Text section Block Start

Tiger Mums and Home Schoolers: Trajectories of Parents’ Educational Work in Contemporary Singapore

Research output: Contribution to conferenceAbstract


The size, structure and ‘quality’ of the population are issues of concern in contemporary East Asia, as the region is becoming enmeshed with the global economy, and competitiveness increasingly centers on ‘a fitting’ human capital. While Singapore is located in Southeast Asia geographically speaking, it is culturally linked to East Asia in terms of its heritage of Confucianism and the Chinese language. Singapore is a country famous for its careful social engineering, aimed at ensuring continuous economic growth and social stability. Education is a fundamental component of this engineering. Singapore is consistently scoring high in international student assessment tests, which is usually understood to be the result of a successful and competitive education system. While previous research sheds light on the pressure experiences by parents who seek to maximize their children’s chances at succeeding in such a competitive system, the ethnographic data presented in this paper illuminates a more complex and ambivalent picture in terms of how parents plan for their children’s education and development. The parenting trajectories presented in this paper shows a multitude of strategies among parents of pre- and primary school aged children, from the investment in private tuition after school hours to opting out of the formal school by home schooling the child.

Text section Block End
Given records Block Start

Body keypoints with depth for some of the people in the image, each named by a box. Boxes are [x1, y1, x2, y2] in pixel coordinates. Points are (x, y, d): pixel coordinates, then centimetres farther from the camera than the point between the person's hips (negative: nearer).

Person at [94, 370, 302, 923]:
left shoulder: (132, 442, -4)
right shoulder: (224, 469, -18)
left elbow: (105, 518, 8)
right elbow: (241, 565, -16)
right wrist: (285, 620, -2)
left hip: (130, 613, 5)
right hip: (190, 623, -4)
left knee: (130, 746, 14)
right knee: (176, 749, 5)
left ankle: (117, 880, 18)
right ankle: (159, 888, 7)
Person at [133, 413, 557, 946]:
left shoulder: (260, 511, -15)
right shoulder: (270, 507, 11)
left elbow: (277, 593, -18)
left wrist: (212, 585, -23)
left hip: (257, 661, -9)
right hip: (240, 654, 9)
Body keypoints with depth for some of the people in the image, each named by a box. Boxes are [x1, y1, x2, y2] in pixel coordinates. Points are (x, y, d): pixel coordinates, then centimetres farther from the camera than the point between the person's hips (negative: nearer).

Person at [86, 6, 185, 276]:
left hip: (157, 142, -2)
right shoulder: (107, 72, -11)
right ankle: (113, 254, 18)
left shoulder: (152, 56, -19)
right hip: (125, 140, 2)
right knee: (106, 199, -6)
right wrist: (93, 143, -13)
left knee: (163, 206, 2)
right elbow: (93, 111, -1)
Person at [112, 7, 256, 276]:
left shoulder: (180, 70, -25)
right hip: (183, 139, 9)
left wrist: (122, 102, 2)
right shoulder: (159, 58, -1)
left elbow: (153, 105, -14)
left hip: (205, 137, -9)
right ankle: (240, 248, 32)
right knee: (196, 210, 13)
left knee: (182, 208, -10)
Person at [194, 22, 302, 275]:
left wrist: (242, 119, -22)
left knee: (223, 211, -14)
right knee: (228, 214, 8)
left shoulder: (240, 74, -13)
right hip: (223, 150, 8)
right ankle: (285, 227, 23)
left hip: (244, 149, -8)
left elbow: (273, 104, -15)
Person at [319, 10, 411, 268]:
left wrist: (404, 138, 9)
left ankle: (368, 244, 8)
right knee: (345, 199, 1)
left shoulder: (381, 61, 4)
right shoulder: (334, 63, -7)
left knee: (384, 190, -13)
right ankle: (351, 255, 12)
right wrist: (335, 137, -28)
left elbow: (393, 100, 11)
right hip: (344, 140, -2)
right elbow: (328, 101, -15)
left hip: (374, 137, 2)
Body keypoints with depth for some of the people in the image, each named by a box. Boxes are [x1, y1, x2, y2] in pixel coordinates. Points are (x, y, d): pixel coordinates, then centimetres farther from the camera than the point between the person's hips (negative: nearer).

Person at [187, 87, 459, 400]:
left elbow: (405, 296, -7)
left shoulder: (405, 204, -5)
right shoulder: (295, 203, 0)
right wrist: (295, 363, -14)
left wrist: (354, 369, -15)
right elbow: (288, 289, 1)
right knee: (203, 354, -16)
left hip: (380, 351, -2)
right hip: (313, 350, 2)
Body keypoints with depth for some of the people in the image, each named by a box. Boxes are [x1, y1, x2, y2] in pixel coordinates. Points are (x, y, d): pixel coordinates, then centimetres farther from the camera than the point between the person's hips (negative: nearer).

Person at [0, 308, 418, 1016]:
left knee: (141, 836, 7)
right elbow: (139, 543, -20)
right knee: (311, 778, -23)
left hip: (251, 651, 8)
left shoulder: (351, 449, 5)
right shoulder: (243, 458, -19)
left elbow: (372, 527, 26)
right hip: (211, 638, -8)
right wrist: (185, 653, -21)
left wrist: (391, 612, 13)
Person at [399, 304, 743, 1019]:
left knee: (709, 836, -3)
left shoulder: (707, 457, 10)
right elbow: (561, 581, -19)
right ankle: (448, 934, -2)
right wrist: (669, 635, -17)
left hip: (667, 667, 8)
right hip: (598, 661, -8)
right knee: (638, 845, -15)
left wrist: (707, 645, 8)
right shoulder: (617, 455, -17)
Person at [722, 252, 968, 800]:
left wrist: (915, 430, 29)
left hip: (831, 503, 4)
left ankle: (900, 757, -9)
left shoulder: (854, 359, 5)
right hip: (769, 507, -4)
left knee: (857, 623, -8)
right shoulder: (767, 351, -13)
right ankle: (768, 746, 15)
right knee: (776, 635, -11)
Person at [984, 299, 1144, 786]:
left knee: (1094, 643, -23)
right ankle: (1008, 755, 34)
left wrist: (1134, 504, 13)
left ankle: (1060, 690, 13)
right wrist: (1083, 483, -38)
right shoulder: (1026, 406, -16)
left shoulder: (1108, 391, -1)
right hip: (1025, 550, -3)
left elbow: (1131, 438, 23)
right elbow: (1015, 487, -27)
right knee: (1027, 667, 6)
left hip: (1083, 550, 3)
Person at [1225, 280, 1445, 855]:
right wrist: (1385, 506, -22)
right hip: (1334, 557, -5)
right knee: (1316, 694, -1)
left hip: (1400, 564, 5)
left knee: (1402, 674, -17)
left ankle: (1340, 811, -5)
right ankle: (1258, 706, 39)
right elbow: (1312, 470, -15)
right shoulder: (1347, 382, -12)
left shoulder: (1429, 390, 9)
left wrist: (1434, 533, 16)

Given records Block End

Assignment 1:
Which population issues does the abstract on parents' educational work in Singapore name as concerns in contemporary East Asia?
Assignment 2:
Answer these questions from the abstract on parents' educational work in Singapore:
(a) In which region is Singapore geographically located?
(b) What does the abstract call education in relation to Singapore's social engineering?
(c) Which two strategies mark the range of parenting strategies the abstract describes?

Problem solution 1:
- Size
- Structure
- "Quality"

Problem solution 2:
(a) Southeast Asia.
(b) A fundamental component of that engineering.
(c) Investing in private tuition after school hours, and opting out of formal school by home schooling the child.